● **Vorliegender Text**
Beschluss vom Oberlandesgericht Karlsruhe - 2 (7) Ss 571/15; 2 (7) Ss 571/15 - AK 170/15

Tenor

1. Auf die Revision des Angeklagten wird das Urteil des Amtsgerichts - Strafrichter - Freiburg vom 8. Juli 2015

- im Schuldspruch dahin berichtigt, dass der Angeklagte der Körperverletzung und der versuchten gefährlichen Körperverletzung schuldig ist,

- im Rechtsfolgenausspruch mit den zugehörigen Feststellungen, auch soweit von der Anordnung einer Unterbringung des Angeklagten in einer Entziehungsanstalt abgesehen worden ist, aufgehoben.

Im Umfang der Aufhebung wird die Sache zu neuer Verhandlung und Entscheidung, auch über die Kosten des Rechtsmittels, an eine andere strafrichterliche Abteilung des Amtsgerichts Freiburg zurückverwiesen.

2. Die weitergehende Revision wird als unbegründet verworfen

Gründe

 
Das Amtsgericht Freiburg hat den Angeklagten wegen vollendeter vorsätzlicher Körperverletzung und wegen versuchter gefährlicher Körperverletzung zu einer Gesamtfreiheitsstrafe von sieben Monaten, deren Vollstreckung zur Bewährung ausgesetzt wurde, verurteilt. Hiergegen richtet sich die Sprungrevision des Angeklagten mit Verfahrensrügen und sachlich-rechtlichen Beanstandungen. Das Rechtsmittel hat den aus der Entscheidungsformel ersichtlichen Teilerfolg.
1. Die erhobenen Verfahrensrügen greifen nicht durch.
a) Die Rüge, das Amtsgericht habe § 155a StPO verletzt, indem es dem Angeklagten die Möglichkeit eines förmlichen Täter-Opfer-Ausgleichsverfahrens nicht eröffnet habe, entspricht nicht den Darlegungsanforderungen des § 344 Abs. 2 Satz 2 StPO.

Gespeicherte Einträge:
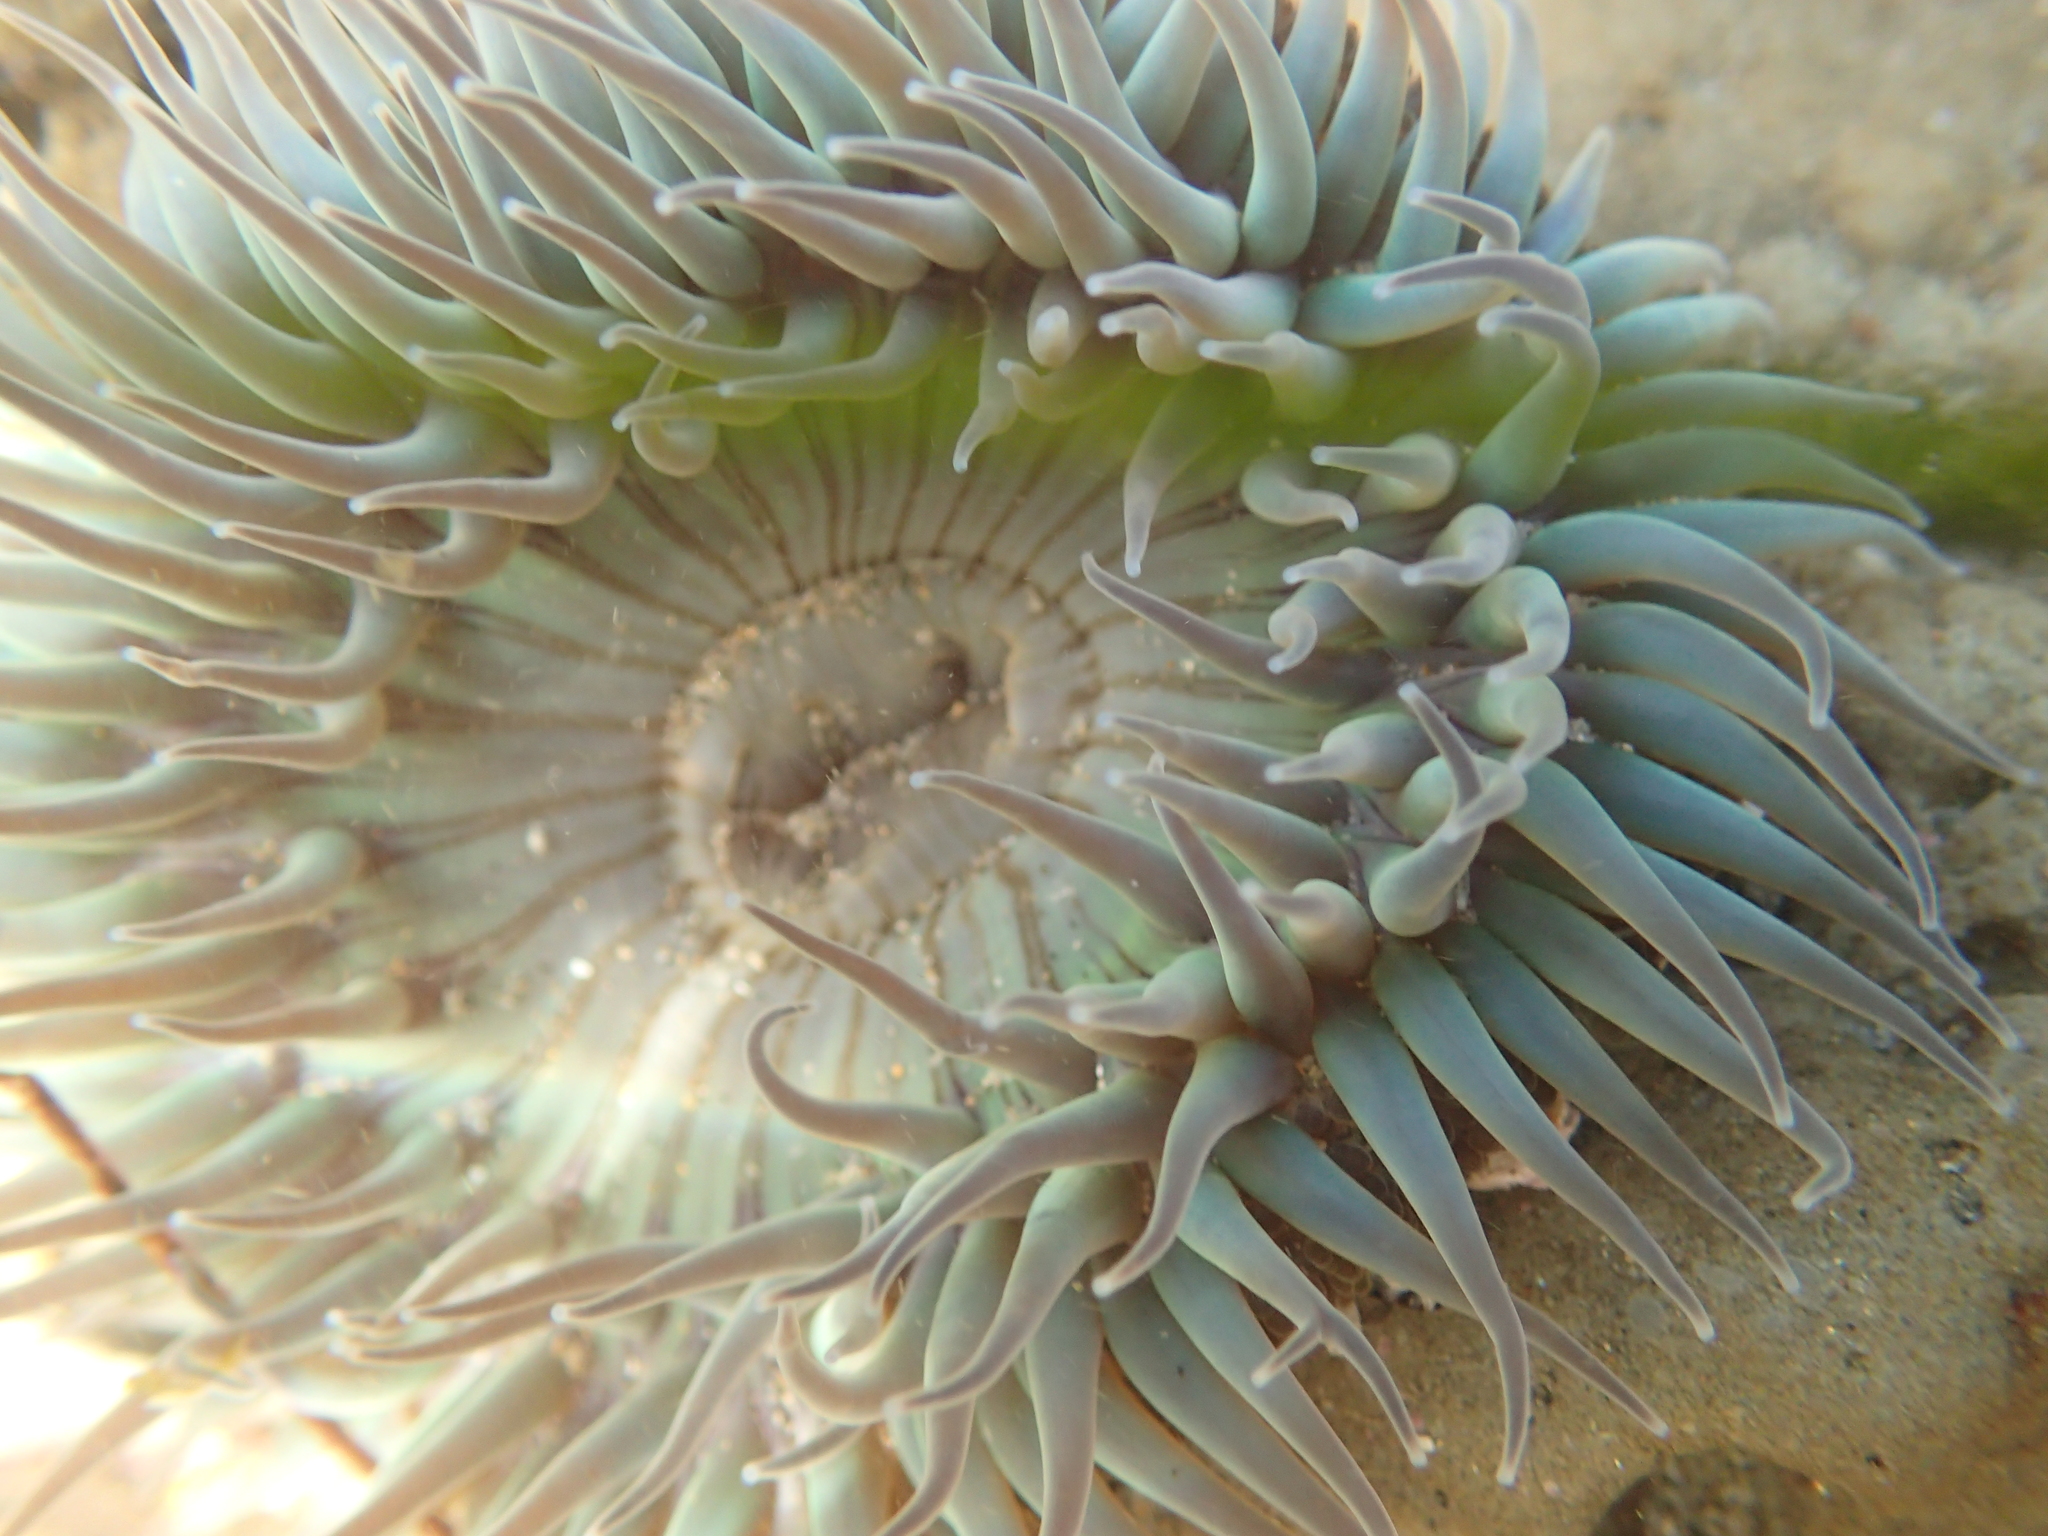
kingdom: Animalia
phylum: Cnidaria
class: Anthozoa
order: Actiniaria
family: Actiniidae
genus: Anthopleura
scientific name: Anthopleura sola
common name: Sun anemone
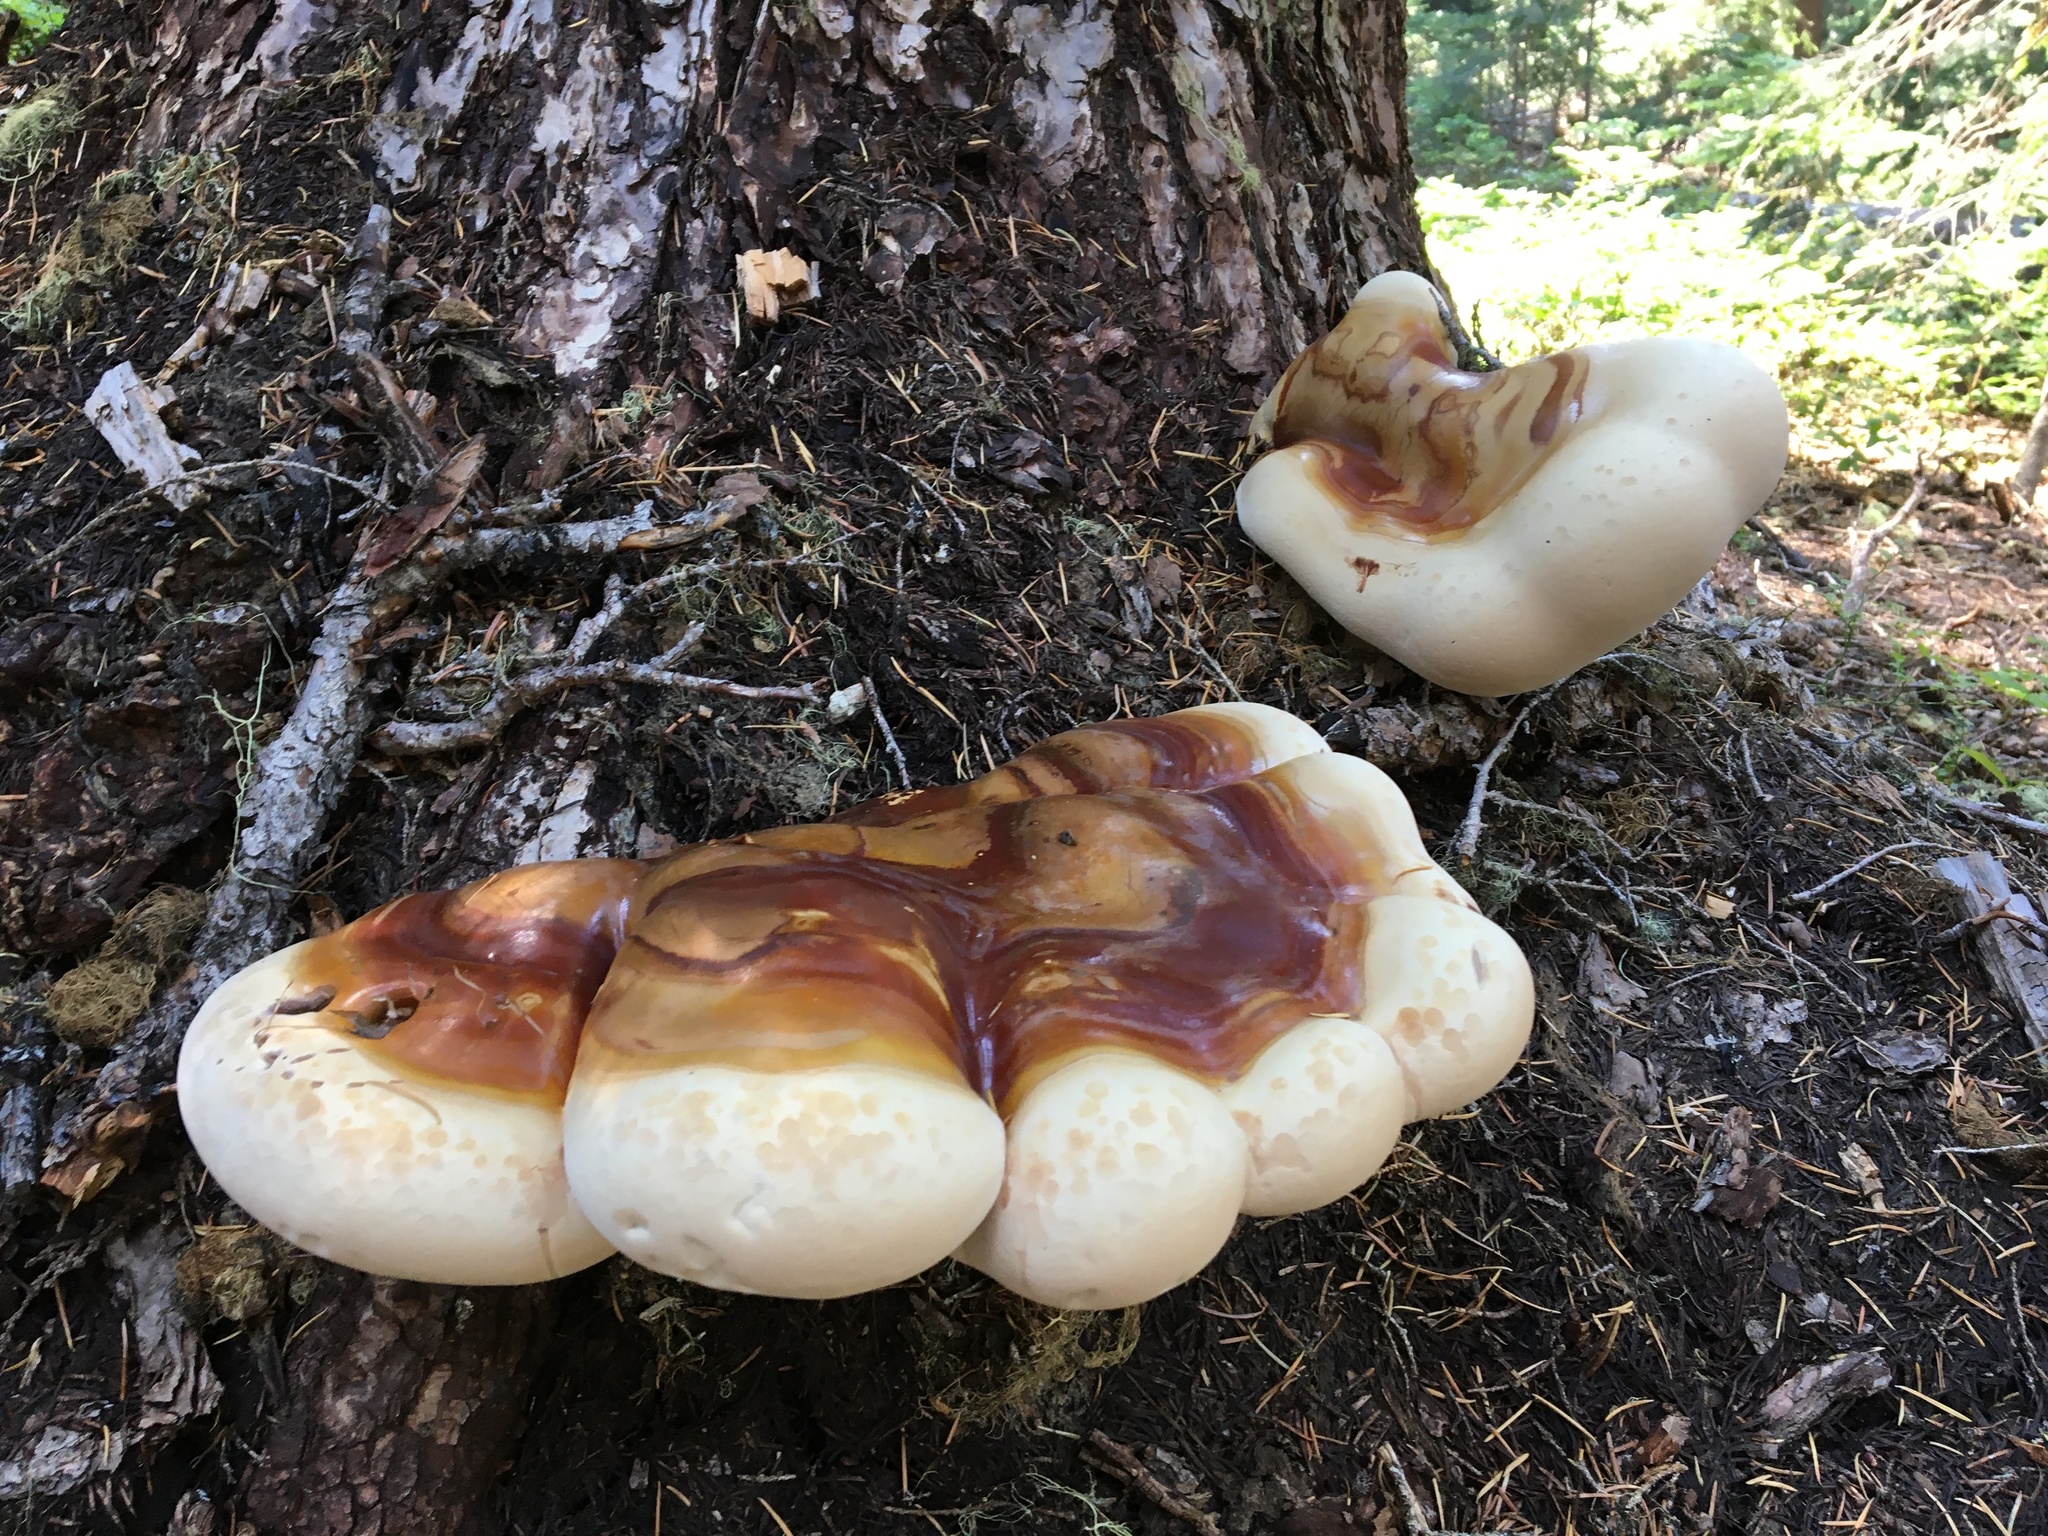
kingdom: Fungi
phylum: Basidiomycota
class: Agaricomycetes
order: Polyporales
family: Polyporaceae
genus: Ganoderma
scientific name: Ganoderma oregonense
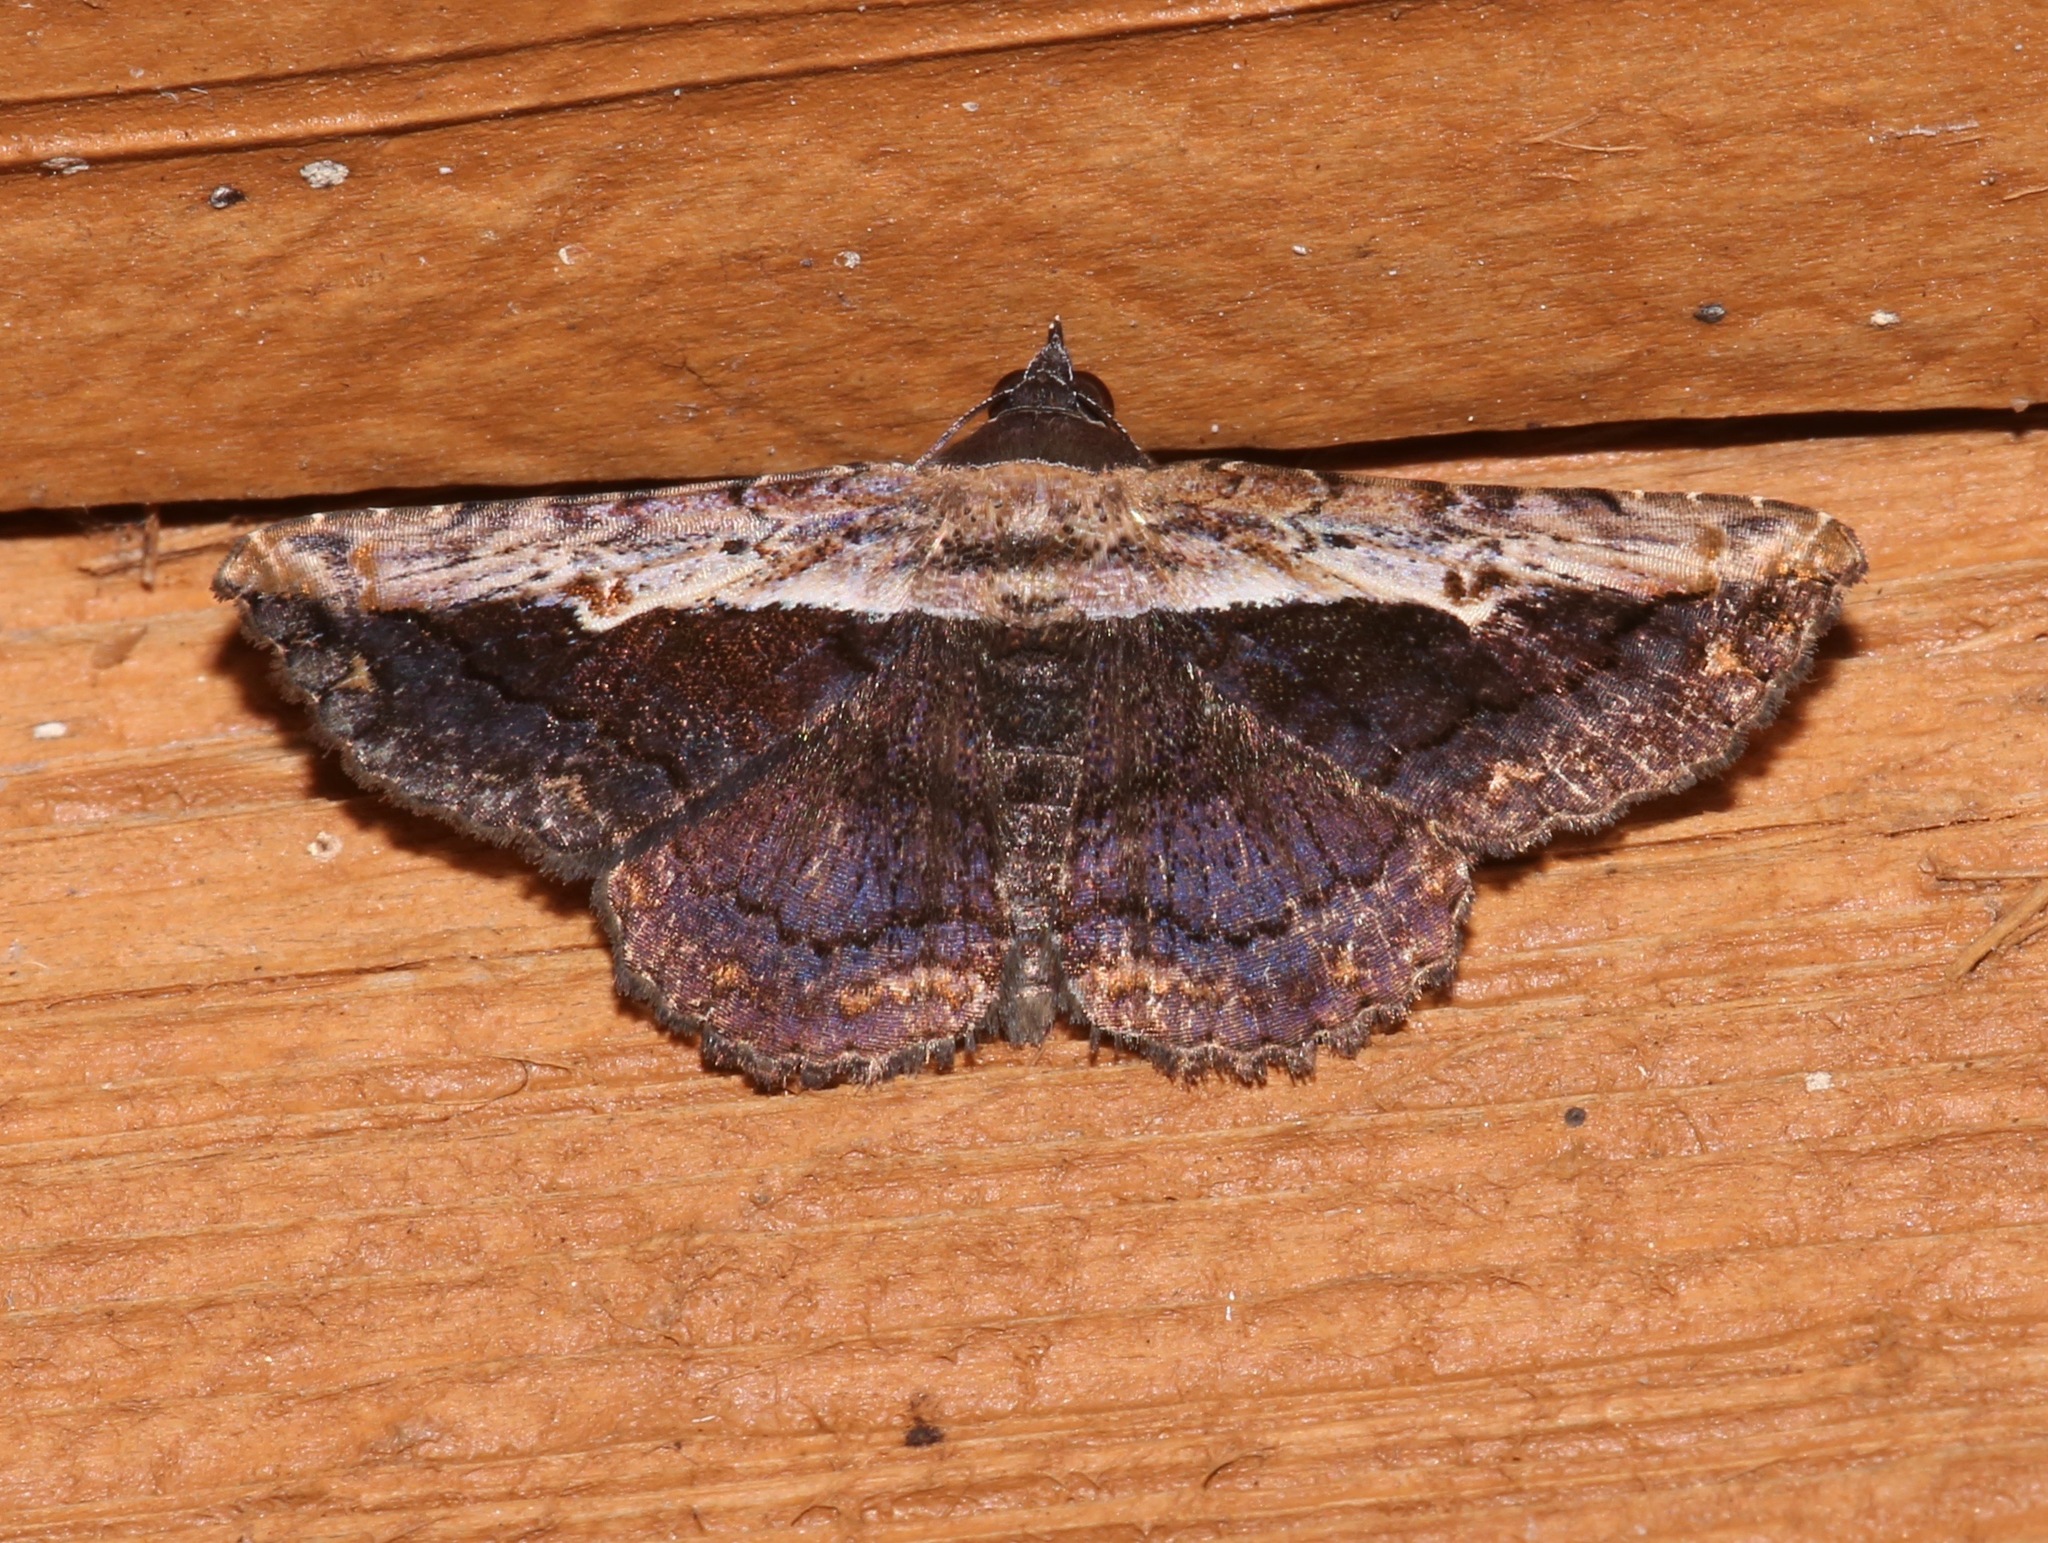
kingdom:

● **Aufgaben und Übungen**
[1] Zu welcher Strafe hat das Amtsgericht Freiburg den Angeklagten laut dem Beschluss verurteilt?
[2] Schreiben Sie aus dem Beschluss den Abschnitt von „a) Die Rüge, das“ bis „Satz 2 StPO.“ wortgetreu ab.

● **Lösungen**
[1] Zu einer Gesamtfreiheitsstrafe von sieben Monaten, deren Vollstreckung zur Bewährung ausgesetzt wurde.

[2]
a) Die Rüge, das Amtsgericht habe § 155a StPO verletzt, indem es dem Angeklagten die Möglichkeit eines förmlichen Täter-Opfer-Ausgleichsverfahrens nicht eröffnet habe, entspricht nicht den Darlegungsanforderungen des § 344 Abs. 2 Satz 2 StPO.